## Objective
According to the passage on 2 Nephi 25–30 below, which chapter of the 1830 edition of the Book of Mormon held what are now chapters twenty-eight through thirty?

## Page extract

__________________________________________________

The last chapters of 2 Nephi are, 
perhaps, the most important of his two 
books. This posting is about 2 Nephi 25-30.
The next four postings, later this week,
will be about the last three chapters of 
2 Nephi and, finally, an overview of Nephi's
second book.

2 Nephi 25–30

These chapters were two in the 1830 edition of the Book of Mormon. What is now chapters twenty-five through twenty-seven was originally chapter eleven, and what is now chapters twenty-eight through thirty was chapter twelve.1 The original chapters and the subject matter are as follows:

2 Ne. XI (2 Ne. 25–27): Jews will return to the promised land and crucify Savior, be restored when they believe, Nephites keep law of Moses, Christ shall appear to Nephites, Nephites to be destroyed, speak from dust, gentiles will have false churches, apostasy in last days, Book of Mormon will be published, and the latter-day marvelous work and wonder.

2 Ne. XII (2 Ne. 28–30): the false churches in last days, apostasy, the devil to raging in hearts/minds, false doctrine, Book of Mormon being rejected by many, judgment will be out of the books, converted gentiles numbered among covenant people, Lamanites/Jews will believe, Israel restored and wicked destroyed

What were two chapters in the original edition of the Book of Mormon constitute Nephi’s exposition of Isaiah’s writings: an example of hermeneutics. The remainder of Nephi’s second book, today’s chapters thirty-one through thirty-three, are different than but related to his exposition of Isaiah. The transition to the last chapters of Nephi’s book is a repetition: Nephi says at the end of chapter thirty, “And now, my beloved brethren, I make an end of my sayings.” Then, he begins today’s chapter thirty-one with, “And now I, Nephi, make an end of my prophesying unto you my beloved brethren.” He calls his views of Isaiah sayings rather than prophesying, but prophesying is what his sayings are, so there may not be a substantive distinction between his characterizations.

__________________________________________________

## Provided material
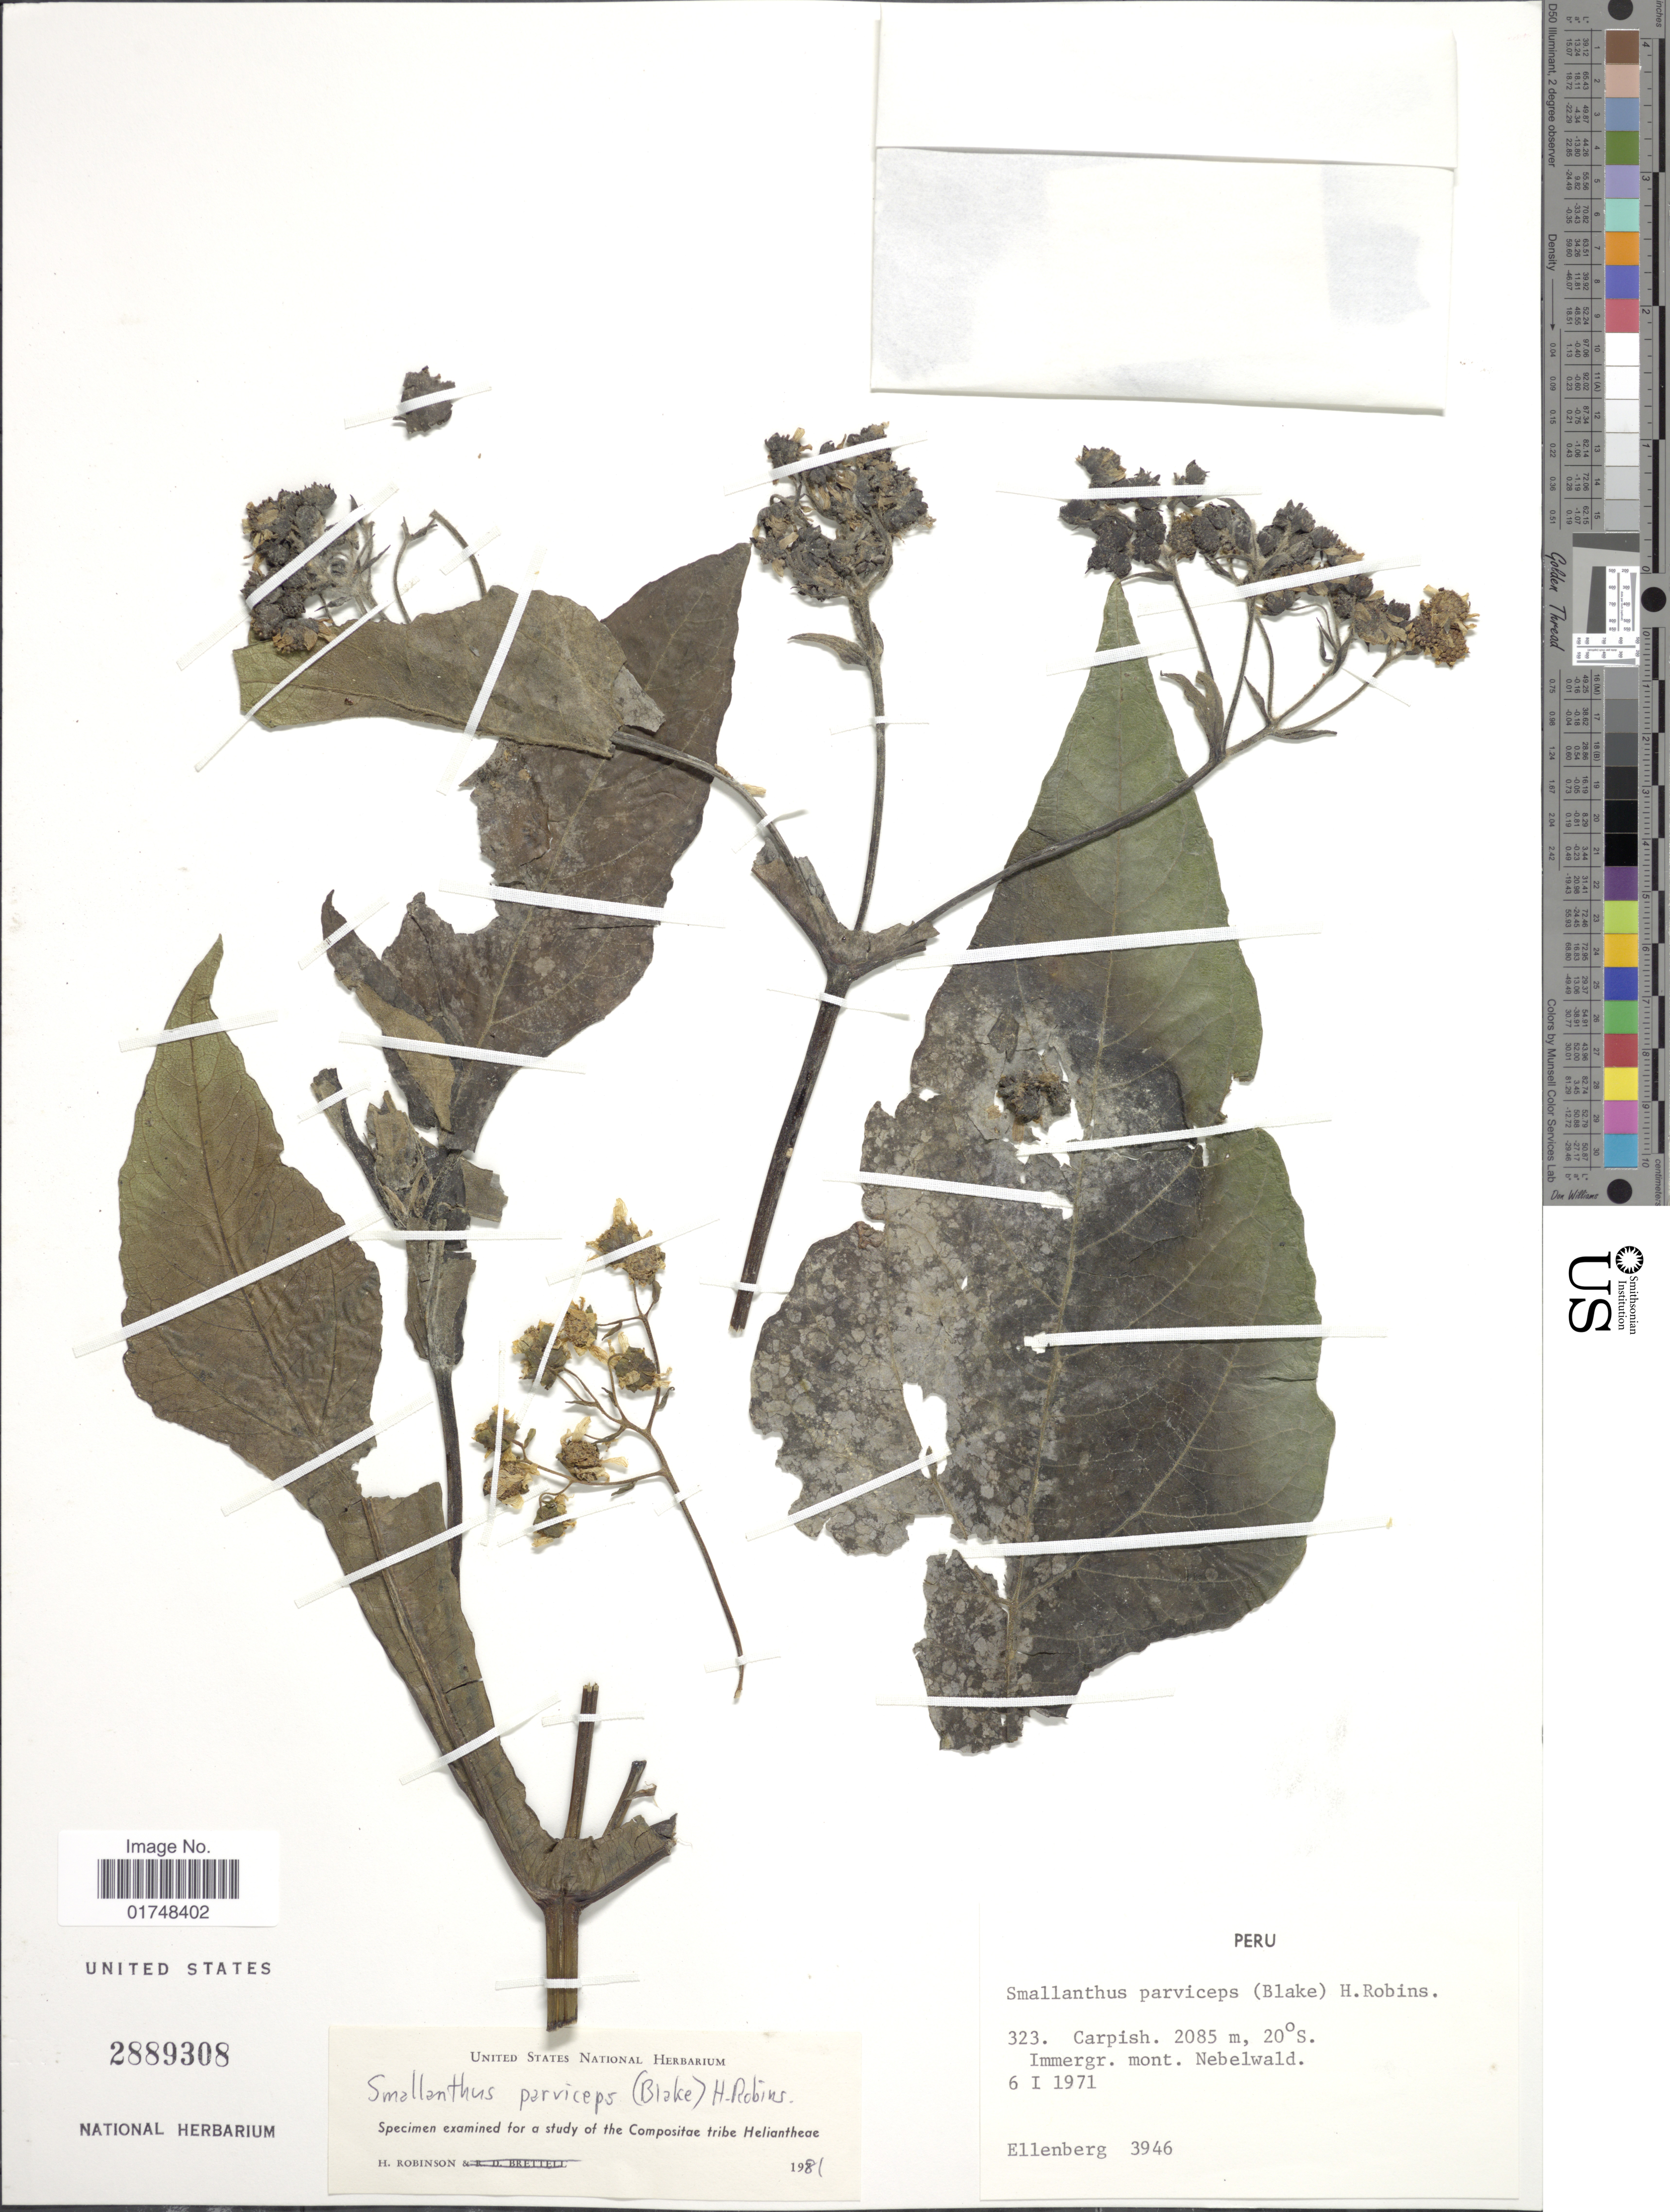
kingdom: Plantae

__________________________________________________

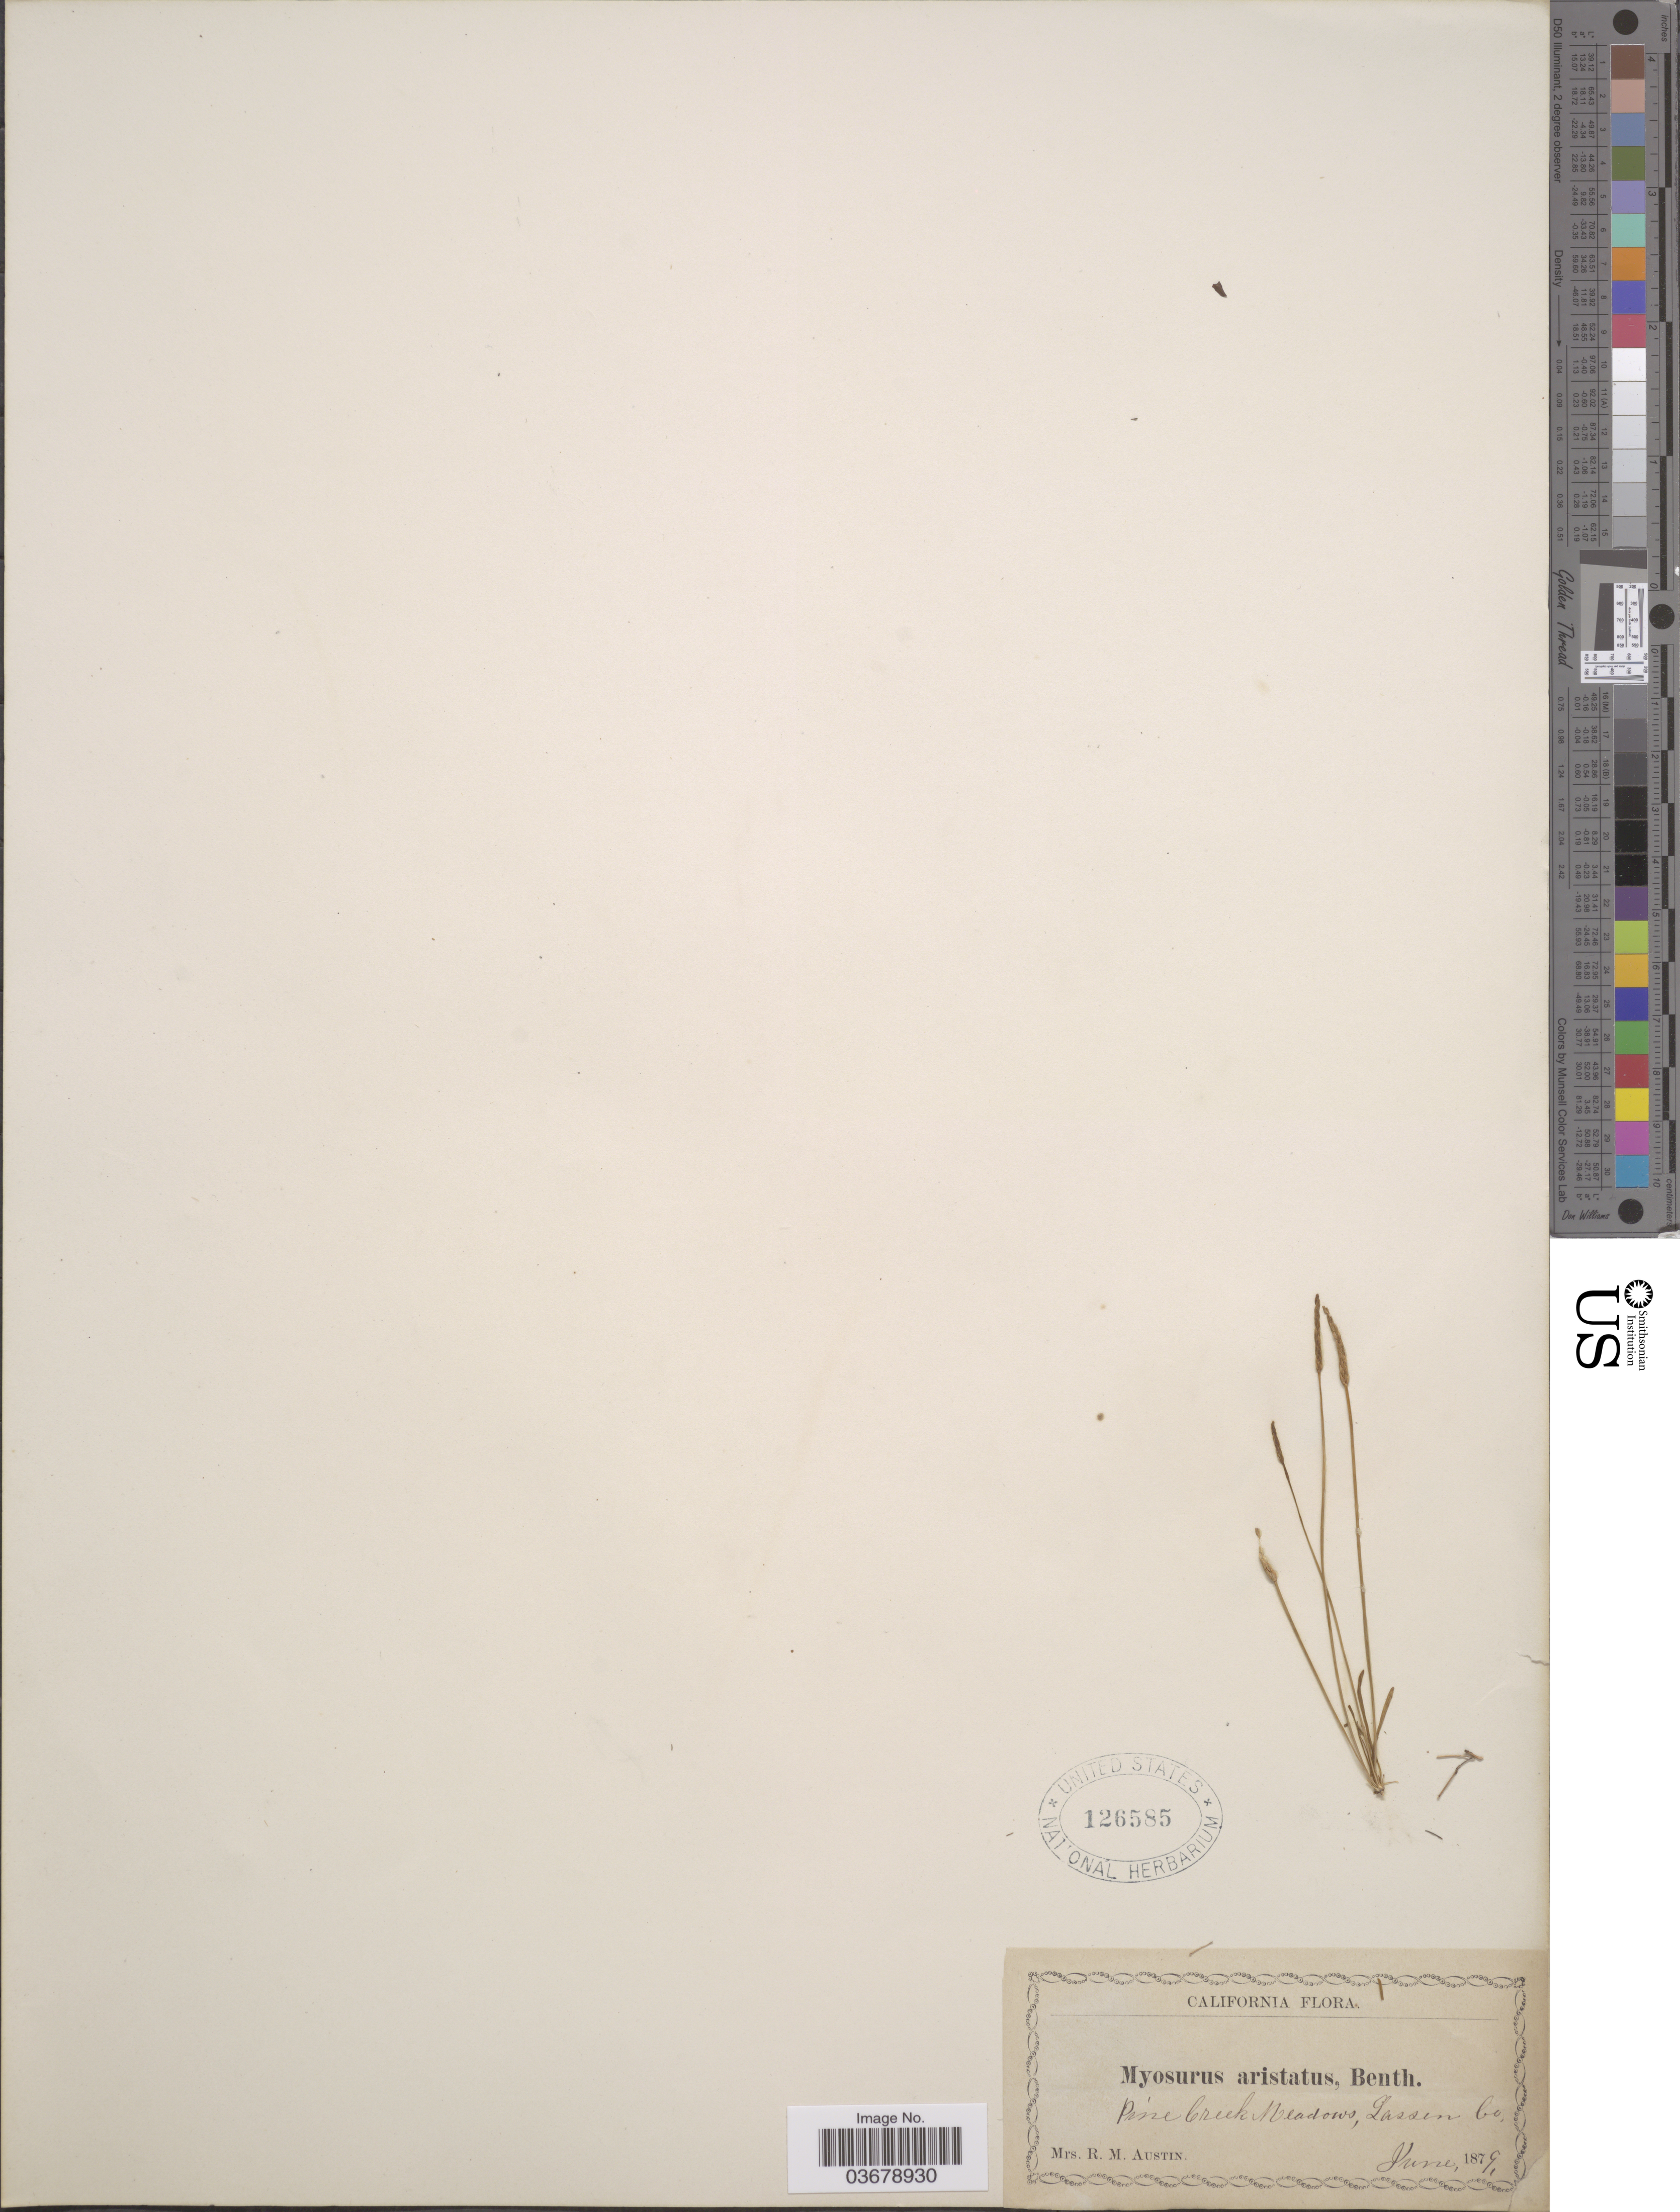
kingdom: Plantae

__________________________________________________

## Response to this exercise
Chapter twelve.